=== Supplied passage ===

What is the logic for high spousal support and child support payments

That is a good point. Too much income inequality between the two parents could lead to that being used as leverage to coerce the kids into picking one parent over the other.

I agree with everything you have said in this thread. The family courts are a joke whose sole purpose is to punish men.

Now, if you aren’t mad enough already, think of this. The judge orders this outrageous support amount of say $25k per month to be paid to the custodial parent (usually the mother) for the support of the child. You’ve already talked about how this is ridiculous because you never before had a legal obligation to provide your child with that type of lifestyle, but in divorced its mandated.

Fair enough, you suck it up because you want to give your child that lifestyle. Here comes the dirty, open secret. Your ex is under no obligation whatsoever to use that $25k on your child. So long as the child has enough that CPS doesn’t investigate, she can spend that $25k on whatever she wants. No accounting is required and she can openly admit that she didn’t spend the money on the child. So, if it’s “all for the children” why is this allowed to happen?

===

• [Tasks to carry out]
1. In the forum post on support payments, what monthly support amount does the writer give as an example?
2. Reproduce the forum post on support payments from "Now, if you" to "allowed to happen?".
The lines that follow have no connection to the forum post on support payments.

=== Material supplied ===

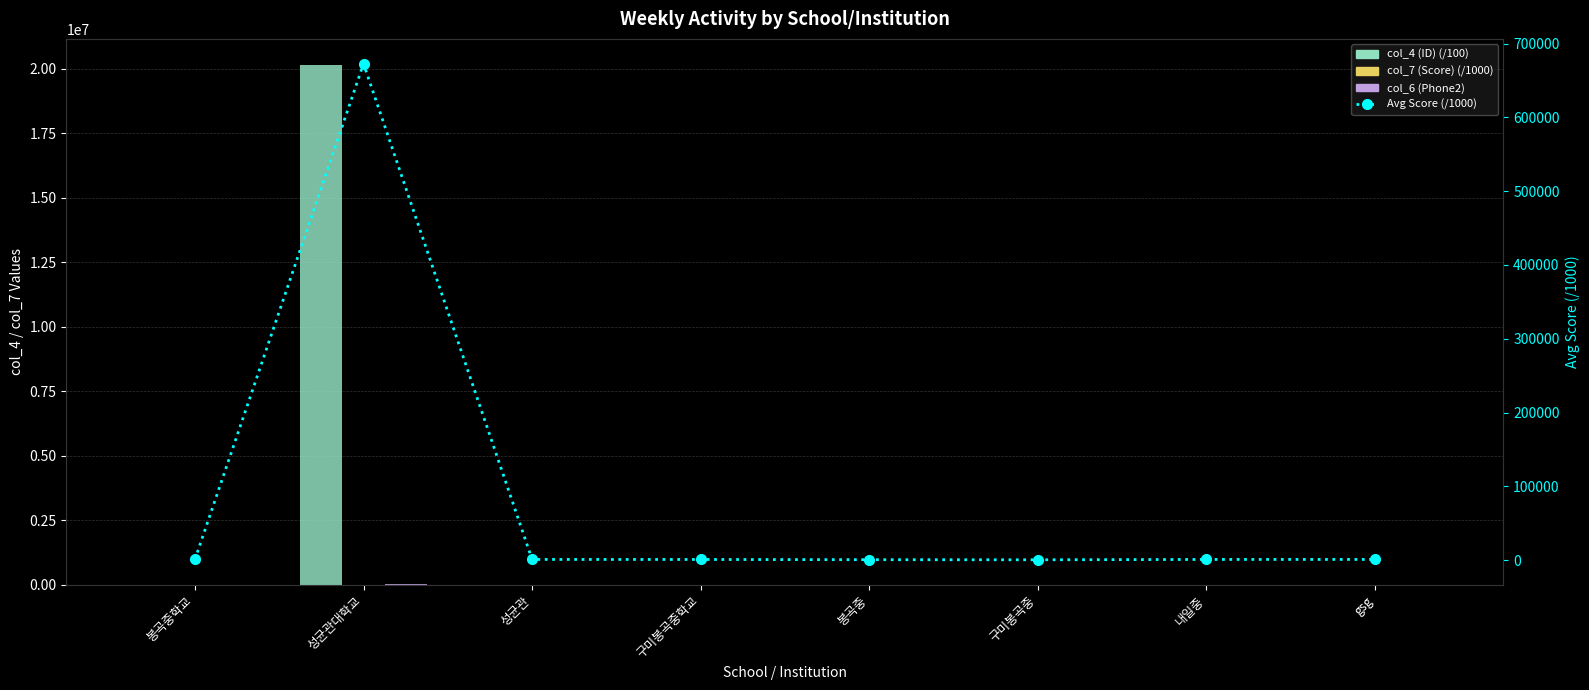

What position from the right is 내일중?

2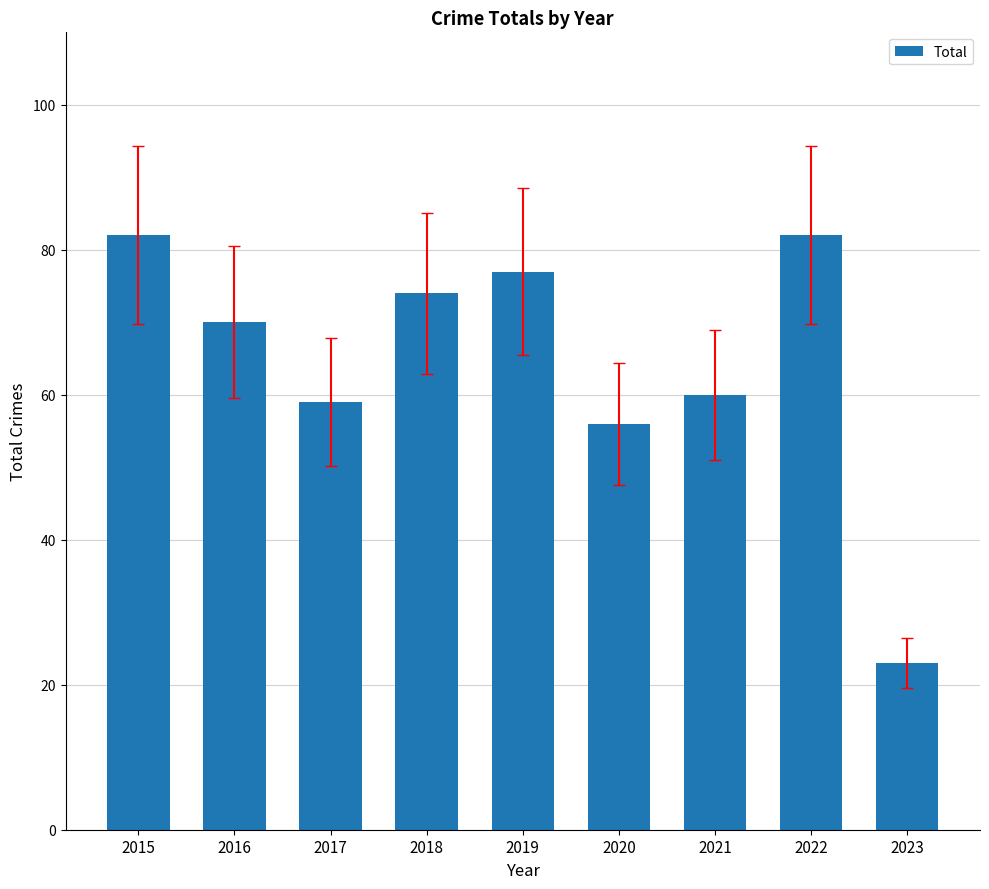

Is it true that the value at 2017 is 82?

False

===
=== Material supplied ===

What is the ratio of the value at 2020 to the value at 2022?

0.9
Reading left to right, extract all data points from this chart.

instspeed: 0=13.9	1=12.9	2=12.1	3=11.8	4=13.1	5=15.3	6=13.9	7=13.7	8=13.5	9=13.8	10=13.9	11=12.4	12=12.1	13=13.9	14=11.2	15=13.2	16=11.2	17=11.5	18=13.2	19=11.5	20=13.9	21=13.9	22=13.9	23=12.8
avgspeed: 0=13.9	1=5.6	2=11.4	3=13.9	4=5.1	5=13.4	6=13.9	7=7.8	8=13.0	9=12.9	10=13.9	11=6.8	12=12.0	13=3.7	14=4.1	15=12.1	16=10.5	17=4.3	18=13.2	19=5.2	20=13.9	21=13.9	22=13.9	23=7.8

===

• [Responses per task]
1. $25k per month

2.
Now, if you aren’t mad enough already, think of this. The judge orders this outrageous support amount of say $25k per month to be paid to the custodial parent (usually the mother) for the support of the child. You’ve already talked about how this is ridiculous because you never before had a legal obligation to provide your child with that type of lifestyle, but in divorced its mandated.

Fair enough, you suck it up because you want to give your child that lifestyle. Here comes the dirty, open secret. Your ex is under no obligation whatsoever to use that $25k on your child. So long as the child has enough that CPS doesn’t investigate, she can spend that $25k on whatever she wants. No accounting is required and she can openly admit that she didn’t spend the money on the child. So, if it’s “all for the children” why is this allowed to happen?